Would you give the entries below again, precisely as they are written?

Collected data
============

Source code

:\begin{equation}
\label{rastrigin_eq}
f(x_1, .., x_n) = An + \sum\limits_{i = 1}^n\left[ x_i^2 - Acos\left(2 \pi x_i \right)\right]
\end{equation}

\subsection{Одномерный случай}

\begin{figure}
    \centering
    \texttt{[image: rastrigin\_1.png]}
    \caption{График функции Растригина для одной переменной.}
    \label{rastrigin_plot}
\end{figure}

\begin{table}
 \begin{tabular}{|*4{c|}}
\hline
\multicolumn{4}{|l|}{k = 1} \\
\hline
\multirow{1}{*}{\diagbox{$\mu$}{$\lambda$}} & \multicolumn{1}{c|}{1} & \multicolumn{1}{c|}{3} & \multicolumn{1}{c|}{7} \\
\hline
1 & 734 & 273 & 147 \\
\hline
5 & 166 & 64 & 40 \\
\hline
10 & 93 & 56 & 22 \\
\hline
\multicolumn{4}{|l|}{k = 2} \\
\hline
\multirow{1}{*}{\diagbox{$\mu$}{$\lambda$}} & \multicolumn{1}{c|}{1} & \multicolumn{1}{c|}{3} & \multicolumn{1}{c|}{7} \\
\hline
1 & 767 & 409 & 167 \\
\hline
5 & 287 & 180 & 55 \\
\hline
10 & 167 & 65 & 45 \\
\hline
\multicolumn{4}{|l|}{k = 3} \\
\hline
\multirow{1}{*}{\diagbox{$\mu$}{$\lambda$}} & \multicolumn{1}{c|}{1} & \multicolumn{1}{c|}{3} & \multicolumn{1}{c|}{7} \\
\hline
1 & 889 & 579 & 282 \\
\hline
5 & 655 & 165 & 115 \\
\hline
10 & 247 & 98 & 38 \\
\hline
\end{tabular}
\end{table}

============

RESULT OF THIS EXERCISE »
Source code

:\begin{equation}
\label{rastrigin_eq}
f(x_1, .., x_n) = An + \sum\limits_{i = 1}^n\left[ x_i^2 - Acos\left(2 \pi x_i \right)\right]
\end{equation}

\subsection{Одномерный случай}

\begin{figure}
    \centering
    \texttt{[image: rastrigin\_1.png]}
    \caption{График функции Растригина для одной переменной.}
    \label{rastrigin_plot}
\end{figure}

\begin{table}
 \begin{tabular}{|*4{c|}}
\hline
\multicolumn{4}{|l|}{k = 1} \\
\hline
\multirow{1}{*}{\diagbox{$\mu$}{$\lambda$}} & \multicolumn{1}{c|}{1} & \multicolumn{1}{c|}{3} & \multicolumn{1}{c|}{7} \\
\hline
1 & 734 & 273 & 147 \\
\hline
5 & 166 & 64 & 40 \\
\hline
10 & 93 & 56 & 22 \\
\hline
\multicolumn{4}{|l|}{k = 2} \\
\hline
\multirow{1}{*}{\diagbox{$\mu$}{$\lambda$}} & \multicolumn{1}{c|}{1} & \multicolumn{1}{c|}{3} & \multicolumn{1}{c|}{7} \\
\hline
1 & 767 & 409 & 167 \\
\hline
5 & 287 & 180 & 55 \\
\hline
10 & 167 & 65 & 45 \\
\hline
\multicolumn{4}{|l|}{k = 3} \\
\hline
\multirow{1}{*}{\diagbox{$\mu$}{$\lambda$}} & \multicolumn{1}{c|}{1} & \multicolumn{1}{c|}{3} & \multicolumn{1}{c|}{7} \\
\hline
1 & 889 & 579 & 282 \\
\hline
5 & 655 & 165 & 115 \\
\hline
10 & 247 & 98 & 38 \\
\hline
\end{tabular}
\end{table}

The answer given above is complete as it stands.